--- START ---

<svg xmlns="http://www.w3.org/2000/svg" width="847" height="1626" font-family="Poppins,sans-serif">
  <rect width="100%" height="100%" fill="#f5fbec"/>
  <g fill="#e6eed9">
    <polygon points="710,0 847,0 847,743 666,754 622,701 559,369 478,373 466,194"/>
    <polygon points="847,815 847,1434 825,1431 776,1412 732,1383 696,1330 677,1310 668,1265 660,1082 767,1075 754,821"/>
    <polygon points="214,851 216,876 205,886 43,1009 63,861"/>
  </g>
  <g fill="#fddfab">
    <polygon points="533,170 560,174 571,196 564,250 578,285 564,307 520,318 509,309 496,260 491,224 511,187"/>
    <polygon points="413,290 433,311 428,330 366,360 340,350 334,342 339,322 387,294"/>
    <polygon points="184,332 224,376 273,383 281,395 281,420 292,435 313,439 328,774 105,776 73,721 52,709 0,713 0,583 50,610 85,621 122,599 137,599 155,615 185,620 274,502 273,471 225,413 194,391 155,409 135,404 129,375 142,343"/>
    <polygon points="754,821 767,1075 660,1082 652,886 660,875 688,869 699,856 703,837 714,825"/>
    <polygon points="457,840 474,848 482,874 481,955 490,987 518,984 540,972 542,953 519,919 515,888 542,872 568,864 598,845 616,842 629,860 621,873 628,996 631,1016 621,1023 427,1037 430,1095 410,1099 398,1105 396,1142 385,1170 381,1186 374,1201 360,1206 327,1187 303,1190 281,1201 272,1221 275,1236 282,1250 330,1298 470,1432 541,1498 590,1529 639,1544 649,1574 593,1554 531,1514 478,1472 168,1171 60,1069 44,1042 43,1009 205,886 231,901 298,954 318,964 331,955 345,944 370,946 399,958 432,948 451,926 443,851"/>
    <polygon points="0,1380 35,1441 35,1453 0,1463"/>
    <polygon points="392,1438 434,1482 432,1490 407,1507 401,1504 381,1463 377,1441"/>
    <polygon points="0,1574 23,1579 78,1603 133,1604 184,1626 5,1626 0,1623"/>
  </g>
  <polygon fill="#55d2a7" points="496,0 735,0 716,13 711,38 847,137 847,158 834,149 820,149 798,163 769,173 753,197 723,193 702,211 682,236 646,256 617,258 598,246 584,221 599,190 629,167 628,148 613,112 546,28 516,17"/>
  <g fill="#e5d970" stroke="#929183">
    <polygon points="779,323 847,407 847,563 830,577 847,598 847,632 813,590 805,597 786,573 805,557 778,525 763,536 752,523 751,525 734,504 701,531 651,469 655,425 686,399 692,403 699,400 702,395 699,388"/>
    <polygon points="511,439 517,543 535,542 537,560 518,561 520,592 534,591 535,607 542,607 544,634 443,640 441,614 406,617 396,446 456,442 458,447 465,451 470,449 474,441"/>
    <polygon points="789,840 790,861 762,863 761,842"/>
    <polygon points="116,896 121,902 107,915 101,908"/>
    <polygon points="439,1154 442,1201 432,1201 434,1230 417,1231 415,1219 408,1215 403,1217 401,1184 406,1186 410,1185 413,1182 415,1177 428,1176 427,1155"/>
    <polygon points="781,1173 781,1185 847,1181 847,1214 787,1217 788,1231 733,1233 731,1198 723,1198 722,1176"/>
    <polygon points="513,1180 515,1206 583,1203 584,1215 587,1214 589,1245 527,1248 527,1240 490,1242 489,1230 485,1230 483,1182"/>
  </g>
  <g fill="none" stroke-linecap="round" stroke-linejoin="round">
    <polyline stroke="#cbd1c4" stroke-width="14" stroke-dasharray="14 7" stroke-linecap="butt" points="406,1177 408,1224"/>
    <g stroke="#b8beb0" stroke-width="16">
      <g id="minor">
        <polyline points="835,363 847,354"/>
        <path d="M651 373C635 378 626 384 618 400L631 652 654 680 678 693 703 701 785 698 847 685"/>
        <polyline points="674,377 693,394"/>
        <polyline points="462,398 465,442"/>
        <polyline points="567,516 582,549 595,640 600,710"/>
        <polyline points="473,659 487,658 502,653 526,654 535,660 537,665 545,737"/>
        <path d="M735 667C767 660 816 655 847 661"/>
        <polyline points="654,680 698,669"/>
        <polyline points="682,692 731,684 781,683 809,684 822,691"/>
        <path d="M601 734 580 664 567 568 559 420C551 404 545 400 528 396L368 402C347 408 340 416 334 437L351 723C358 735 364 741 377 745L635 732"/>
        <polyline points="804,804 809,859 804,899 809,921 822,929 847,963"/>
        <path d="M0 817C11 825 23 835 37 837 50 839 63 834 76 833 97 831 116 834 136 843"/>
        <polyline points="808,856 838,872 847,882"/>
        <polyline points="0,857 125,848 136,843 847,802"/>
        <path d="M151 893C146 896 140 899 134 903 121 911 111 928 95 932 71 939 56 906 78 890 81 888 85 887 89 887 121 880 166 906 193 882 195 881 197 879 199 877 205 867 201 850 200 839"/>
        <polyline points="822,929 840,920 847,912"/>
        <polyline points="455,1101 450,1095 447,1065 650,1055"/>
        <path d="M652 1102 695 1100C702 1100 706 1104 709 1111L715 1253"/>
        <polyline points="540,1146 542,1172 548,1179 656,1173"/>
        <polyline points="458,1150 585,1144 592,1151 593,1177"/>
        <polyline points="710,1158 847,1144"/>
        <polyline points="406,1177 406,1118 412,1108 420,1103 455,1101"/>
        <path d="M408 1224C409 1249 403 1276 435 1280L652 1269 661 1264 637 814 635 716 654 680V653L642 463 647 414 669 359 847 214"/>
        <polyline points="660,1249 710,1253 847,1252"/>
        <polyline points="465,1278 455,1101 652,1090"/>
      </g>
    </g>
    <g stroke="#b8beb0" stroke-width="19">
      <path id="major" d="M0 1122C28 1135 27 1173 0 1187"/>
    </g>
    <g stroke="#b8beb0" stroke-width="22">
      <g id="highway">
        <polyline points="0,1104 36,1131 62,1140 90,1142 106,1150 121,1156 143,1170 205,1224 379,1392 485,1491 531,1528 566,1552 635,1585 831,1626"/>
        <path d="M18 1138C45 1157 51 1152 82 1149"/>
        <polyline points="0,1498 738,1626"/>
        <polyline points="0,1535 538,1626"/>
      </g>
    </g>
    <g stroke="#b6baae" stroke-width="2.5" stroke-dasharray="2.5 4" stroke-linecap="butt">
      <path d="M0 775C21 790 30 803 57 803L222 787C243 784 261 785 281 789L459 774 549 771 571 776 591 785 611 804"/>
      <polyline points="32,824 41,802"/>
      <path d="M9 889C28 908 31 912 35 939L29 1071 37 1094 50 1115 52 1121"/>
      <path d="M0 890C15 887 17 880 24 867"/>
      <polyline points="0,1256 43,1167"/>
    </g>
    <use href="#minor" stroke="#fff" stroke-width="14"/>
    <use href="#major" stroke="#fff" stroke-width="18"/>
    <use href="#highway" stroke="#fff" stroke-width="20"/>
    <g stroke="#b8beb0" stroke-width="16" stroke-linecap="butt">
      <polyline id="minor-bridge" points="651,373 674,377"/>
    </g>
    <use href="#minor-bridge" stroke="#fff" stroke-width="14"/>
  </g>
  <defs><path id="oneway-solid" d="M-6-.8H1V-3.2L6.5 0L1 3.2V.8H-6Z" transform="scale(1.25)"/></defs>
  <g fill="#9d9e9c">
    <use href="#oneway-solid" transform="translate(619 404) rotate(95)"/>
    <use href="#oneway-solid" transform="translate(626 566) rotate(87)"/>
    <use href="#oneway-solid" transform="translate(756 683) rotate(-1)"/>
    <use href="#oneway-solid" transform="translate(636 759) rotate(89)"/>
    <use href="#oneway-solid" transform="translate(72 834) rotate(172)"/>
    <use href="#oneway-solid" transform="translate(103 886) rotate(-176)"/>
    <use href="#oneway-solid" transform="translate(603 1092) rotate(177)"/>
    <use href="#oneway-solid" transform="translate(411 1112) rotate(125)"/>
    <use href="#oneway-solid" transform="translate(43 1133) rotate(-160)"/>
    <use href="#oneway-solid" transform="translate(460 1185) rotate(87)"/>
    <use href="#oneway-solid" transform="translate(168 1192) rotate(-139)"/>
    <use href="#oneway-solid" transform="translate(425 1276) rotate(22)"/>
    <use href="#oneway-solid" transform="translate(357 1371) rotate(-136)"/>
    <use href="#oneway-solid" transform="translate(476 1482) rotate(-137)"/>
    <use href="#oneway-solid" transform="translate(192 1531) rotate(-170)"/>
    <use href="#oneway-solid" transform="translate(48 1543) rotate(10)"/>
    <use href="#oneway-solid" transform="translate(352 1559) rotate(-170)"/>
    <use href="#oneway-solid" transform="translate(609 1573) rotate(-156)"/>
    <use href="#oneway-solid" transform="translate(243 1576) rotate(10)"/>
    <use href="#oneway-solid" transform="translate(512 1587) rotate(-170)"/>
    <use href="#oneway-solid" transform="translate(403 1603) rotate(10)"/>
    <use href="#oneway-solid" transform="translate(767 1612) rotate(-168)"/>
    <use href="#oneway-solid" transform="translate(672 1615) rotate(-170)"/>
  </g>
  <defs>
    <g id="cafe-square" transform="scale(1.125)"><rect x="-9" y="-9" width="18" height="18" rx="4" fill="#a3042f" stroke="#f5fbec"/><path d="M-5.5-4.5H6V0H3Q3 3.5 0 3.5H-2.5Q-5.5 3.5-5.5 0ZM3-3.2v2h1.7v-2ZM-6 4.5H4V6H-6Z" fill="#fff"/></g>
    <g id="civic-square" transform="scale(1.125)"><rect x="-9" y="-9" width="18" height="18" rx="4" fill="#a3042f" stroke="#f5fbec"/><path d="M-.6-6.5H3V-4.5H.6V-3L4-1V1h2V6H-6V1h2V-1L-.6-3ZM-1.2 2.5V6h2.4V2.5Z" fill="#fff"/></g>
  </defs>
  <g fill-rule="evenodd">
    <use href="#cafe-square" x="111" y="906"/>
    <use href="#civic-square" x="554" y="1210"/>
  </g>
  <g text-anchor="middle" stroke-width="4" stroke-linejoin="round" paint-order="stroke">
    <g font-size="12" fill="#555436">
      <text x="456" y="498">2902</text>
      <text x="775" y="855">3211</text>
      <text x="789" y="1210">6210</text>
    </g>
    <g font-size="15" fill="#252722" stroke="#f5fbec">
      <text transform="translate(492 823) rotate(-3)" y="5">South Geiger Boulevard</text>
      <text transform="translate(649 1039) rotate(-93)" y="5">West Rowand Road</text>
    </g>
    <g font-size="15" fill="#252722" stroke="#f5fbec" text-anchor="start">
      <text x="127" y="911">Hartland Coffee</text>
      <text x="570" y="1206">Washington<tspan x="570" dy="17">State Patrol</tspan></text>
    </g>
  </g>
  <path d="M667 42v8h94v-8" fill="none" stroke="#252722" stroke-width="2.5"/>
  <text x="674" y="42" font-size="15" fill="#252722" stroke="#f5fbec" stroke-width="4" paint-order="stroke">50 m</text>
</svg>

--- END ---

What you will do> Show each line of the data that contains the string "linejoin".

Result of this task>
  <g fill="none" stroke-linecap="round" stroke-linejoin="round">
  <g text-anchor="middle" stroke-width="4" stroke-linejoin="round" paint-order="stroke">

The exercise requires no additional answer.